世界中で猛威を振るっている新型コロナウイルス感染症は、グローバルサプライチェーンを寸断させ、物資の供給に支障を来すという事態を引き起こした。さらに2022年2月に始まったロシアによるウクライナへの軍事行動は、燃料価格の高騰や物流ルートの変更など混乱を招いた。これらの危機は経済社会を支えるインフラとしての物流の重要性を再認識させる契機となった。
もっとも、日本における物流の危機は、構造的な問題としてコロナ禍前から顕在化していた。道路貨物運送サービス価格は1980年代後半のバブル経済による需要の急増で急騰したが、1990年代前半以降、バブル崩壊もあって緩やかに低下し続けてきた。しかし、2014年あたりから再び急騰し、1990年代初頭の水準に到達、その後も高騰し続けている。
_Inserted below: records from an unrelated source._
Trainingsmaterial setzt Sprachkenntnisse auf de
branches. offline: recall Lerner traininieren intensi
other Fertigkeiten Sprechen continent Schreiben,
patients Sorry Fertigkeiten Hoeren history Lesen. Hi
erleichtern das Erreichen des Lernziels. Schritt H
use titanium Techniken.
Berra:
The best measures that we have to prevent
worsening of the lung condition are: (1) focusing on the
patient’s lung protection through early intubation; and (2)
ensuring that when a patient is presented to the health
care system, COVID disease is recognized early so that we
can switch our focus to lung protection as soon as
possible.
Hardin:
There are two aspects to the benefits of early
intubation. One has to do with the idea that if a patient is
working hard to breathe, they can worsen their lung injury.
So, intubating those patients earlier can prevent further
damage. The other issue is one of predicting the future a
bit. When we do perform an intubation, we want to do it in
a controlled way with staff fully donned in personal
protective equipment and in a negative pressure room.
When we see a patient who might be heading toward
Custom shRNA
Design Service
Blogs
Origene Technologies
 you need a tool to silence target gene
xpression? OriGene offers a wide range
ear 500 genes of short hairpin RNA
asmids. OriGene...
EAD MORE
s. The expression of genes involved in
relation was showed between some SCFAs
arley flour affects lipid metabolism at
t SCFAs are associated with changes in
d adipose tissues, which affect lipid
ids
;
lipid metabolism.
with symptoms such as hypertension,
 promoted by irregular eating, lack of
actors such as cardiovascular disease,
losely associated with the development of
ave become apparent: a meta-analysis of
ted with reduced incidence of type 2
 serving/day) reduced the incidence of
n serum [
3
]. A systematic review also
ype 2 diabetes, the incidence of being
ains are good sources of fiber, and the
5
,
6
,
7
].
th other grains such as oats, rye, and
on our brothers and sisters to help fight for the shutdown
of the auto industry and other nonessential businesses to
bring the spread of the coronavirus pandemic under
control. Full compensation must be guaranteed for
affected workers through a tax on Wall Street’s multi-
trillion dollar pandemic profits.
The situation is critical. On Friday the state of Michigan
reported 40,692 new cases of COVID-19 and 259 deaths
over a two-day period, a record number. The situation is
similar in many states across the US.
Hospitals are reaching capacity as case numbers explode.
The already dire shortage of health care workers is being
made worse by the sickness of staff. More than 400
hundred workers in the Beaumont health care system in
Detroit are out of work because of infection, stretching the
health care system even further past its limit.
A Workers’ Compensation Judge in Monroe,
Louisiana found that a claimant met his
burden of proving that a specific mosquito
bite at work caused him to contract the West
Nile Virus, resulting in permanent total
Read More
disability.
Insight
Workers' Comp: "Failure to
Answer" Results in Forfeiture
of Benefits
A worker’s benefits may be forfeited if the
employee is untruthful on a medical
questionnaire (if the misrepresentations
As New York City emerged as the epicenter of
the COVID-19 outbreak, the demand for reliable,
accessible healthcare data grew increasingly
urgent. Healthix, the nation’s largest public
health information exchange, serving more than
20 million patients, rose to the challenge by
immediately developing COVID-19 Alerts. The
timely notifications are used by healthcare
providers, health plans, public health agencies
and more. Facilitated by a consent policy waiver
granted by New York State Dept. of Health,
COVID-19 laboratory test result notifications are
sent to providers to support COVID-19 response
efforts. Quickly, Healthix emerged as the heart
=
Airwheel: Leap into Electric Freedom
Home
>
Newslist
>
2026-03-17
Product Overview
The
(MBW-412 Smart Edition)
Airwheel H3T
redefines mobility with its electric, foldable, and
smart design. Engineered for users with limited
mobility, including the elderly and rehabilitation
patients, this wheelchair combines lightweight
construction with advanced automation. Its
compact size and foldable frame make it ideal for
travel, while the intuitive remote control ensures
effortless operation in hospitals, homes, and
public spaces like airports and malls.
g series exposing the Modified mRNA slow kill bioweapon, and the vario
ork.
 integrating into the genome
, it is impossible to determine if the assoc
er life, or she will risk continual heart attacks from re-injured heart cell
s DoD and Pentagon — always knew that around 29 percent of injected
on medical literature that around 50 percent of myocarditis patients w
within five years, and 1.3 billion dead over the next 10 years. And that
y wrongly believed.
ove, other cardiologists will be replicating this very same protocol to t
とりわけ宅配便配送のサービス価格は著しい急騰を見せており、2017年には宅配事業者の配送に関わる総量規制や運賃値上げなど一連の動きが「宅配クライシス」として社会的に大きく取り上げられた。
物流コストインフレの背景には、①インターネット通販などEC市場の成長、②多品種小ロット輸送の増加、③トラックドライバーの不足、④気候変動対策に伴うコスト上昇圧力といった要因がある。物流コストインフレが構造的に続いた場合には、産業競争力の在り方にも大きな影響を及ぼすと考えられる。